I'm so glad I didn't have to drive the forty miles to do it.

But as I'm screwing off researching employment, I'm reading through a few tidbits here and there.


Bush acknowledges slow pace of La. recovery - Bush said, "...we've appropriated the money, and now we'll work with the states to get the money out." The president touted efforts to loosen restrictions tied to recovery money. Such efforts are intended to speed up the recovery process and he cited debris removal as one such example. Bush also lauded Congress' approval of $110 billion in aid money and cited successful federal funding of New Orleans' public schools.
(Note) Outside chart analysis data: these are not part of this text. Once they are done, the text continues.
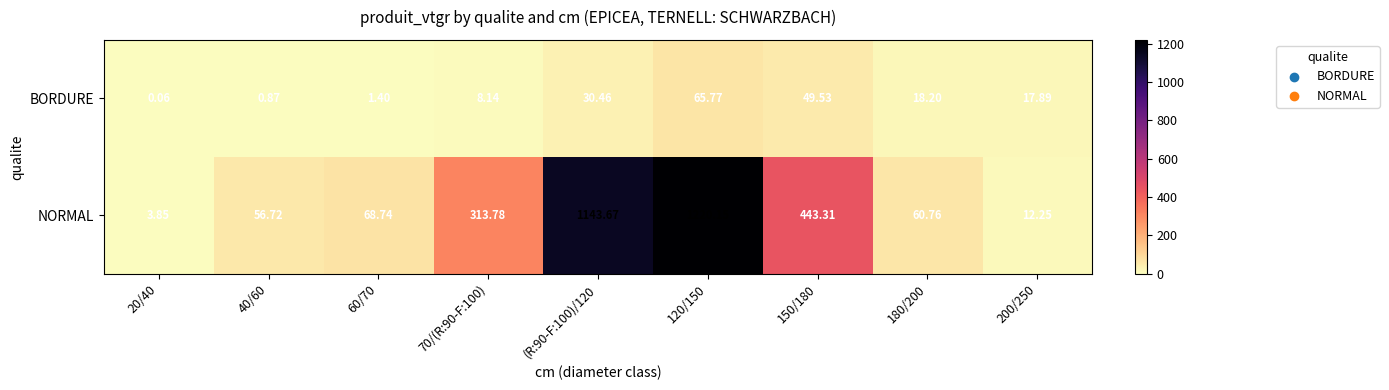

What is the maximum value shown in the chart?

1220.2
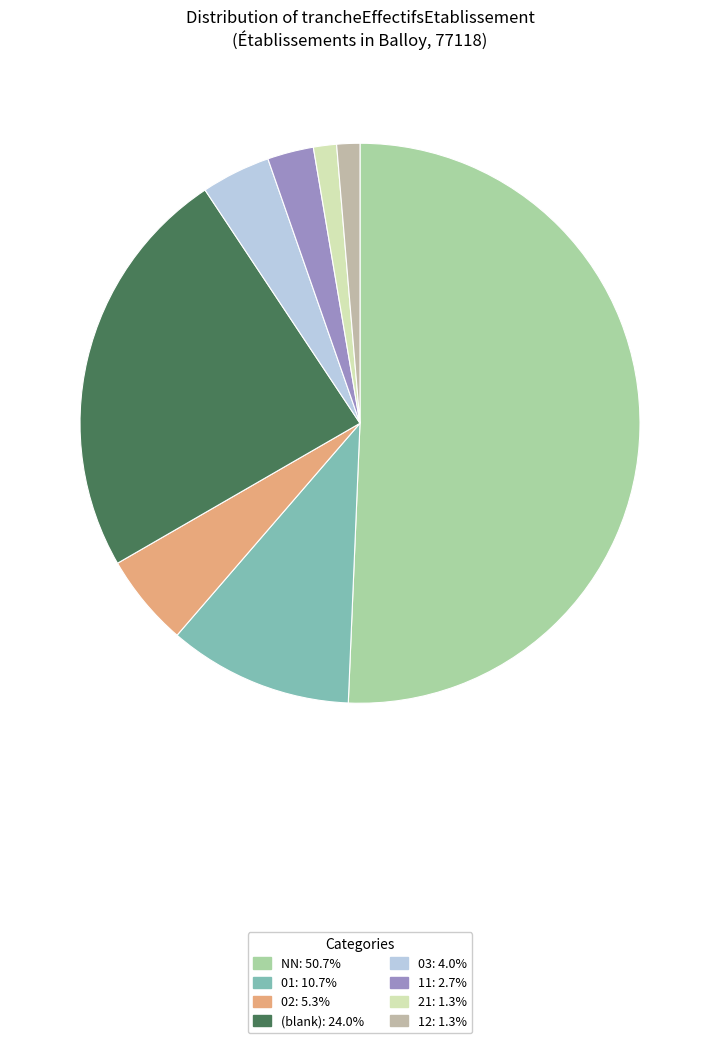

How many slices are in this pie chart?

8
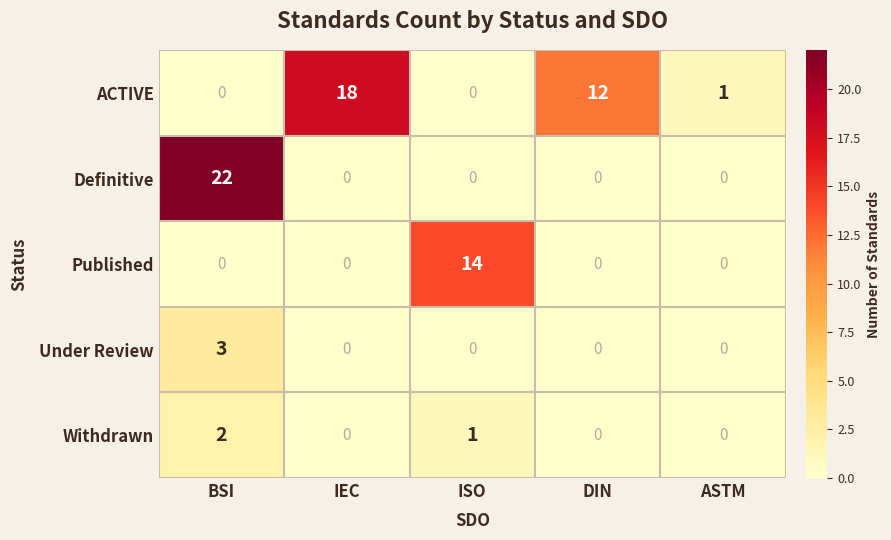

Reading right to left, transcribe all the data shown in this chart.

ACTIVE: 1	12	0	18	0
Definitive: 0	0	0	0	22
Published: 0	0	14	0	0
Under Review: 0	0	0	0	3
Withdrawn: 0	0	1	0	2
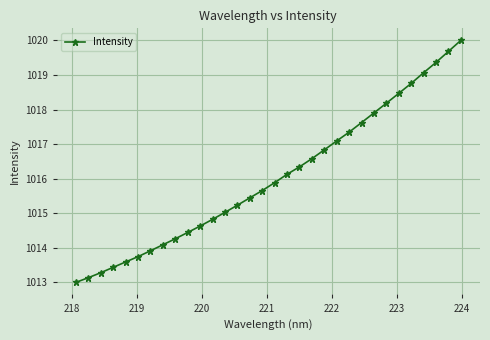

True or false: the data has more than 2 interior local peaks.

False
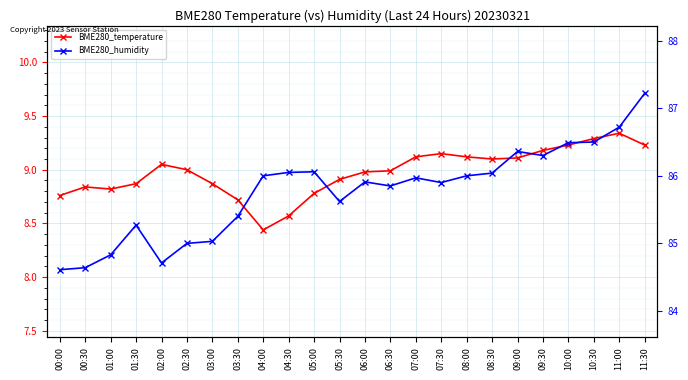

What is the label of the 14th point from the left?

06:30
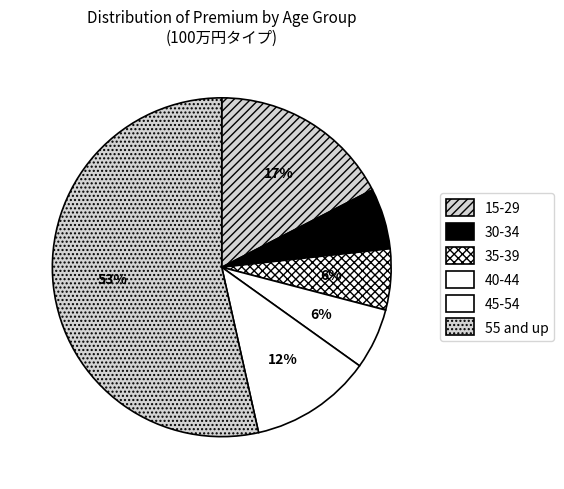

What is the ratio of the value at 40-44 to the value at 30-34?

1.0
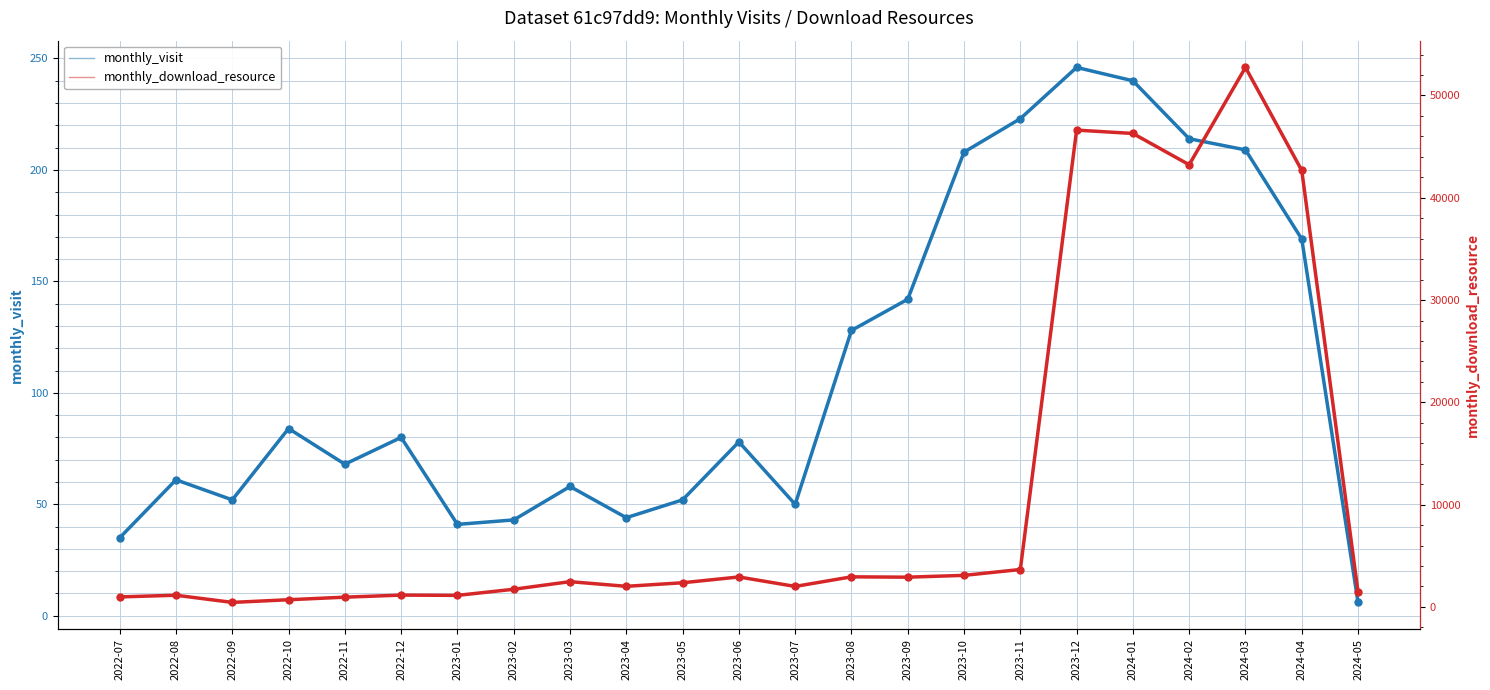

True or false: monthly_download_resource has more than 2 points higher than both neighbors.

True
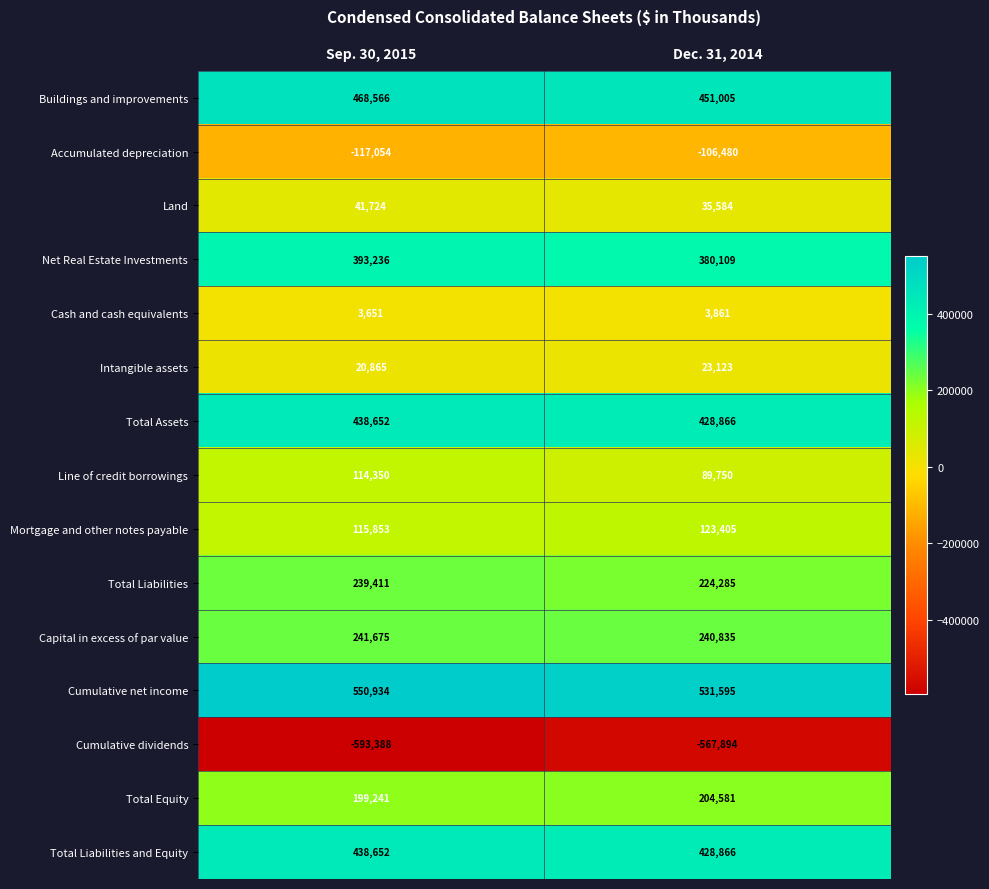

What is the greatest value displayed?

550934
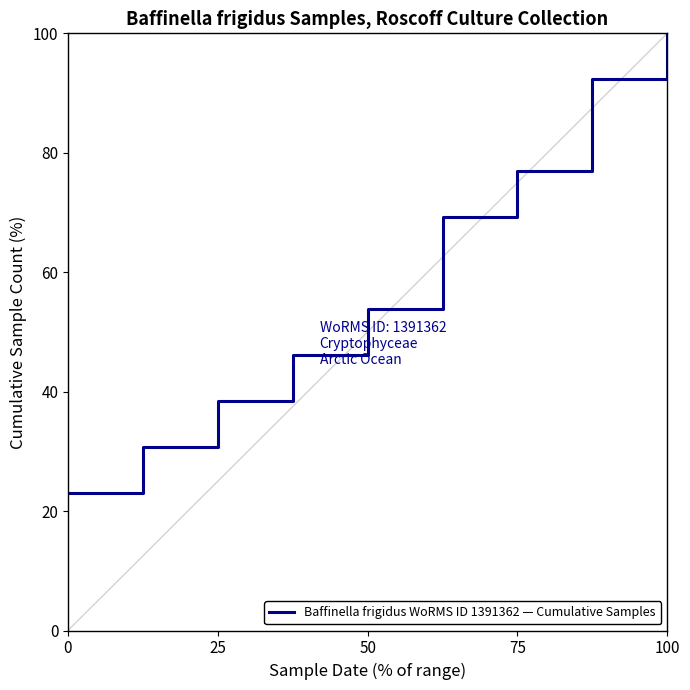

Count the number of categories in the chart.

9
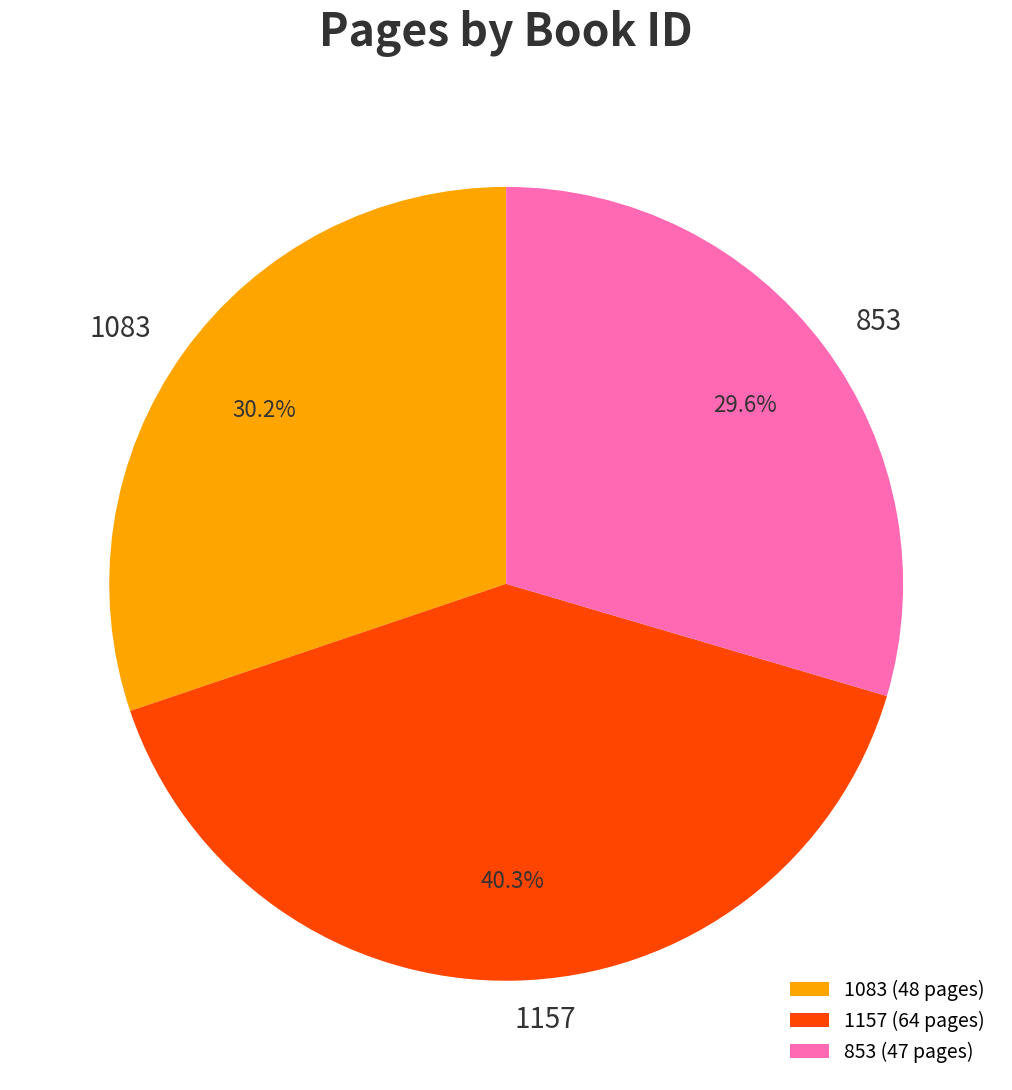

To the nearest percent, what percentage of the pie is 1083?

30%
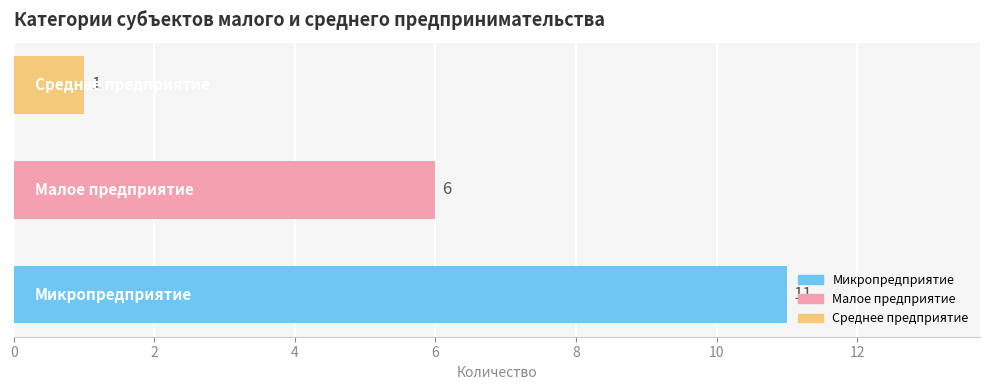

What is the difference between the maximum and second lowest values?

5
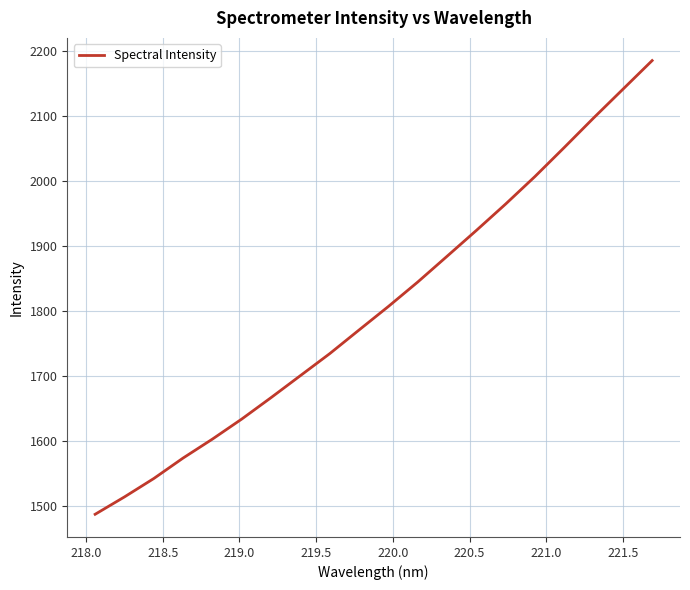

What is the greatest value displayed?

2185.5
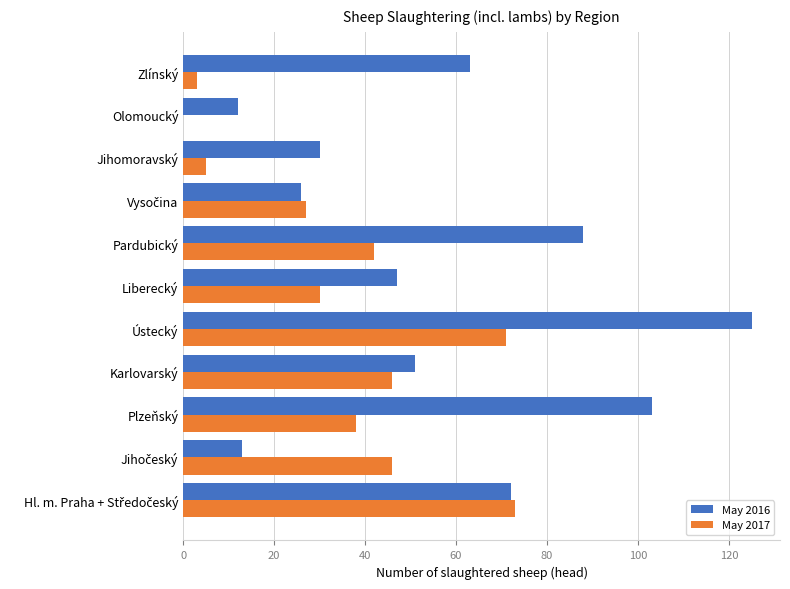

Between Pardubický and Zlínský, which series saw the biggest shift?

May 2017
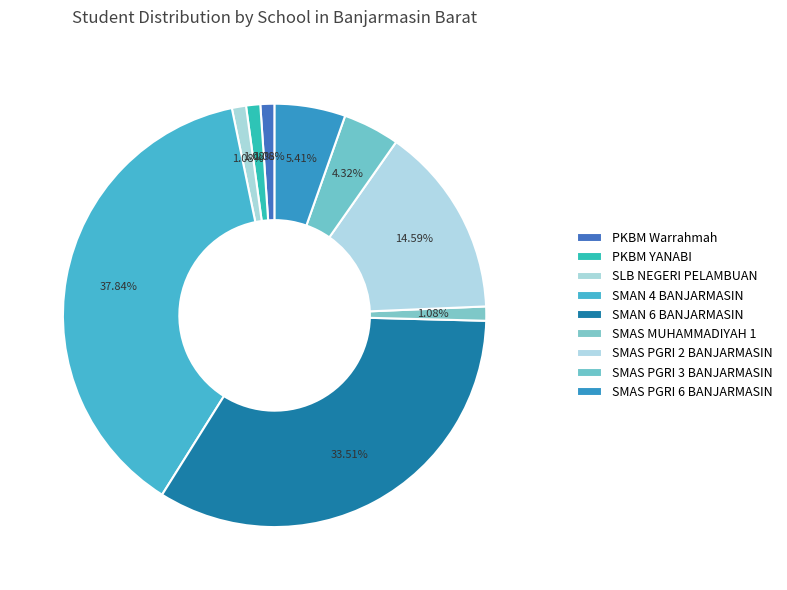

What is the ratio of the value at SMAS PGRI 2 BANJARMASIN to the value at SMAS PGRI 3 BANJARMASIN?

3.4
You jackass. You're picking up the trash? Dude, if the trash in this city could be contained in ten dumpsters, you've only moved a couple of cans worth. And you're already reneging on that claim by refusing to pay for cleanup in places like Cameron, a poor fishing parish that's still mostly without utilities. Let's talk about the tens of thousands of flooded houses we're about to shred. Where's that debris going? Oh, and schools! Successful funding of the schools, indeed. All...five? Six? Podnah, most of the schools are destroyed. People are gone, perhaps forever. Families have been uprooted. You take credit for taking out the trash. Nice. Did you use a Hefty with the tie wraps, or did you wing it and use a big contractor bag from Halliburton? God knows you paid enough to get one gratis.

And while we're at it, you jug-eared excuse for a doorstop, let's discuss that $110 billion. I want to see FEMA's books. Open 'em up, bitch. We've gotten under a billion to rebuild infrastructure in the region, but Fluor, through a series of wholly owned subsidiaries, has already made billions from the cleanup. Explain that to me, oh mighty squasher of WMD's. Tell me why the city can't pay to repair the leak to a water meter two houses from me, a leak that has progressed from a mere gurgle to a now constant stream, replete with green algae and a daily flock of bathing birds. Show me the accounting for the lack of funds to fill the pothole that jarred my molar loose this morning on De Saix Boulevard. This city is crumbling, man.

Meanwhile, Fluor, through the gracious (and apparently unavailable-to-the-public) rules of FEMA, is considered to be a local contractor in both Mississippi and Louisiana, all without having papers of incorporation or income tax records in either state. Magnificent. A loophole big enough to drive a self-loading haul-truck through. See that? All of my tax money, and I've picked up the disposal agency lingo! How wonderful!

Mr. President, it's beyond money. It's a matter of decency for you to show respect to the citizens you lead. Sometimes that respect is a matter of caring for them, and not just the millions of faceless individuals whose nations we arbitrarily decided to invade.

My frustration with the White House fading, I found this headline, too.

Today (how many months into the hurricane season?) the Corps of Engineers disclosed the pumps installed at the 17th Street and London Avenue locks began to vibrate during a drill. “We don’t know what’s causing it,” said New Orleans District Chief Colonel Richard Wagenaar. “The whole system starts to vibrate to the point where everything, the platform, everything starts shaking, so you have to shut it down because of the damage potentially to the pumps itself.”

Say what?

You've been slinging shit all summer saying you were this close to having a viable temporary solution should any storms come into the region. People's homes and livelihoods have been claimed and demolished to make way for your "solution", all without any payment to the owners. That's some impressive engineering, yes, sir. Who's coming up with these designs? Wile E. Coyote? At least he would have ordered a pre-assembled solution from ACME and had it dropped in a big wooden crate. The box would have dropped on him, but dropped nonetheless. Here's a hint: when you pump water out of a city shaped like a bowl, it usually requires said pump to actually be PUMPING.

Attention Georgie. Attention Corps-holes. There is another depression in the Atlantic. K+1 is eight days away. If we get a repeat of last year, you're going to have more to worry about than making deadlines on building dams in Arizona or keeping raging terrorists from using KY on transatlantic flights. You're going to have a bunch of 'yats tracking your ass down to feed you to the gators.